## Activity
Output the data unchanged, from its first line through the line that contains "anjing di Jakarta Selatan, Harlan", with that line included.
● ● ● ● ● ● ●
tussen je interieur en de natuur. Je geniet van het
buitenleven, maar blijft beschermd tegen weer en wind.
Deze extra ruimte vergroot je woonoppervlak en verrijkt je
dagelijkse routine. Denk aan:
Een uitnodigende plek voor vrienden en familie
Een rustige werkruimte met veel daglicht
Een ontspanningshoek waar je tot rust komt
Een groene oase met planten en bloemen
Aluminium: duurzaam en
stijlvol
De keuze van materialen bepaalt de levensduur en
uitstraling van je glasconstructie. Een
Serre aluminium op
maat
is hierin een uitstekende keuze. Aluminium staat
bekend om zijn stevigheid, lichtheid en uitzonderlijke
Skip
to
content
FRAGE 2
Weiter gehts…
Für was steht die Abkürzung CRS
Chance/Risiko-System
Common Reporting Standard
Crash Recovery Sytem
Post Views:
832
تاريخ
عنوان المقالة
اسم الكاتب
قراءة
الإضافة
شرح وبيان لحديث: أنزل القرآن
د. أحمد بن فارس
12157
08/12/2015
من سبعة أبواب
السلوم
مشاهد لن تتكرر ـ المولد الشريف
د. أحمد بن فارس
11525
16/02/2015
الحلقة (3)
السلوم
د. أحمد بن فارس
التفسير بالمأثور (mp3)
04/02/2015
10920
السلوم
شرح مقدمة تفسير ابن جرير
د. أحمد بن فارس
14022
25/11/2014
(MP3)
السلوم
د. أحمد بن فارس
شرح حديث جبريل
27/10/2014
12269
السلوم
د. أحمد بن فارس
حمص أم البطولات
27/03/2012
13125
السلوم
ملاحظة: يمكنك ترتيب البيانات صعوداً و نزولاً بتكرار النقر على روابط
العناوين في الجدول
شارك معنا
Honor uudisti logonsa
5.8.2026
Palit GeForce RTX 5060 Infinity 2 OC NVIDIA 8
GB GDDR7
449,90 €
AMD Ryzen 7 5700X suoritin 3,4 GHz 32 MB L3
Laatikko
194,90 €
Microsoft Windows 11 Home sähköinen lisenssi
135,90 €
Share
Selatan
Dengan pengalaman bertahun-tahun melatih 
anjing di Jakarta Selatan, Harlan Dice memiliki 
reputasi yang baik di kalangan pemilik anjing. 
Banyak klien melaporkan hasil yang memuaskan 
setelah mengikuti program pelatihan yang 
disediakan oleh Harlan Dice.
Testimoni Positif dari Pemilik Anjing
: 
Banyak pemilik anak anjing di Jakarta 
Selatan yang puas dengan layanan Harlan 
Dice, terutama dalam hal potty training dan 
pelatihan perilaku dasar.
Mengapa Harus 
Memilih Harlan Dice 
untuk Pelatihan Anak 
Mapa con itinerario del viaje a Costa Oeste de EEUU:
● ● ● ● ● ● ●
## Answer space
tussen je interieur en de natuur. Je geniet van het
buitenleven, maar blijft beschermd tegen weer en wind.
Deze extra ruimte vergroot je woonoppervlak en verrijkt je
dagelijkse routine. Denk aan:
Een uitnodigende plek voor vrienden en familie
Een rustige werkruimte met veel daglicht
Een ontspanningshoek waar je tot rust komt
Een groene oase met planten en bloemen
Aluminium: duurzaam en
stijlvol
De keuze van materialen bepaalt de levensduur en
uitstraling van je glasconstructie. Een
Serre aluminium op
maat
is hierin een uitstekende keuze. Aluminium staat
bekend om zijn stevigheid, lichtheid en uitzonderlijke
Skip
to
content
FRAGE 2
Weiter gehts…
Für was steht die Abkürzung CRS
Chance/Risiko-System
Common Reporting Standard
Crash Recovery Sytem
Post Views:
832
تاريخ
عنوان المقالة
اسم الكاتب
قراءة
الإضافة
شرح وبيان لحديث: أنزل القرآن
د. أحمد بن فارس
12157
08/12/2015
من سبعة أبواب
السلوم
مشاهد لن تتكرر ـ المولد الشريف
د. أحمد بن فارس
11525
16/02/2015
الحلقة (3)
السلوم
د. أحمد بن فارس
التفسير بالمأثور (mp3)
04/02/2015
10920
السلوم
شرح مقدمة تفسير ابن جرير
د. أحمد بن فارس
14022
25/11/2014
(MP3)
السلوم
د. أحمد بن فارس
شرح حديث جبريل
27/10/2014
12269
السلوم
د. أحمد بن فارس
حمص أم البطولات
27/03/2012
13125
السلوم
ملاحظة: يمكنك ترتيب البيانات صعوداً و نزولاً بتكرار النقر على روابط
العناوين في الجدول
شارك معنا
Honor uudisti logonsa
5.8.2026
Palit GeForce RTX 5060 Infinity 2 OC NVIDIA 8
GB GDDR7
449,90 €
AMD Ryzen 7 5700X suoritin 3,4 GHz 32 MB L3
Laatikko
194,90 €
Microsoft Windows 11 Home sähköinen lisenssi
135,90 €
Share
Selatan
Dengan pengalaman bertahun-tahun melatih 
anjing di Jakarta Selatan, Harlan Dice memiliki 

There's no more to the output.